Ariba didn't work out so well, the projects are usually pretty old and you
find much bigger companies tossing their hat in the ring. I wound up breaking
into big company stuff by working with an agency to start, doing a good job
and then the Tech Director started hooking me up with other Tech
directors/projects to take me to the next level.

Similar to above, the projects were big and public but the key for me was word
of mouth. Every piece of work I did yielded me multiple new clients and repeat
work.

Yep, usually need 500k-1m of general liability insurance. Some require even
more which I don't yet have. I don't have a DUNS number but that hasn't hurt
me yet. You do need to be an LLC or Corp and have your books in order/no
skeletons. One problem is I don't have a long history to point to. Some RFP's
require you to show longevity which I don't have yet.

------
steveinator
I too do freelance software development.
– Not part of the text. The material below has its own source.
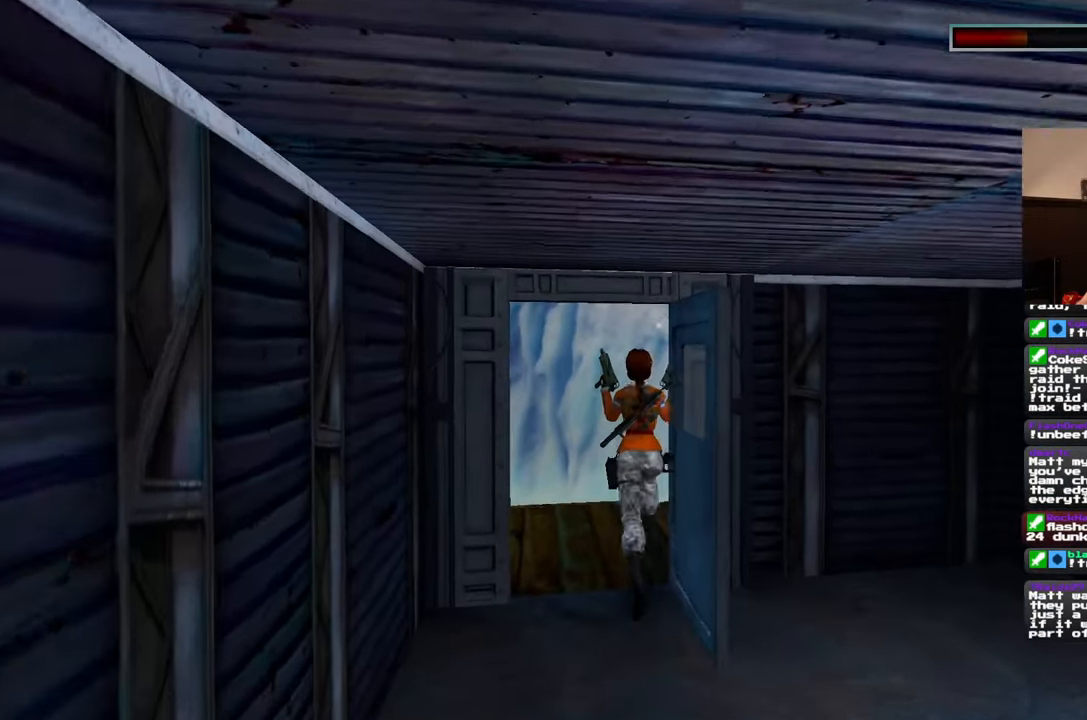
{"dt_ms": 500, "buttons": [], "left_stick": "up-right", "right_stick": "right", "events": [[67, "right_stick", "right"], [233, "left_stick", "up-right"]]}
I'm at a pretty small scale right
now, but shoot me an email if you'd like to talk about doing some work
together in the future. Whether its just passing excess projects off to each
other or it turns into something bigger, I am open to discussion. I am booked
until end of June right now. My email should be in my profile.

------
centdev
The easiest thing we did when we needed to scale was to work with a number of
other web dev shops. Some were 1 man operations and others slightly larger.
Not only did this help us grow, but we also made additional revenue when they
passed us work they couldn't handle due to time/experience.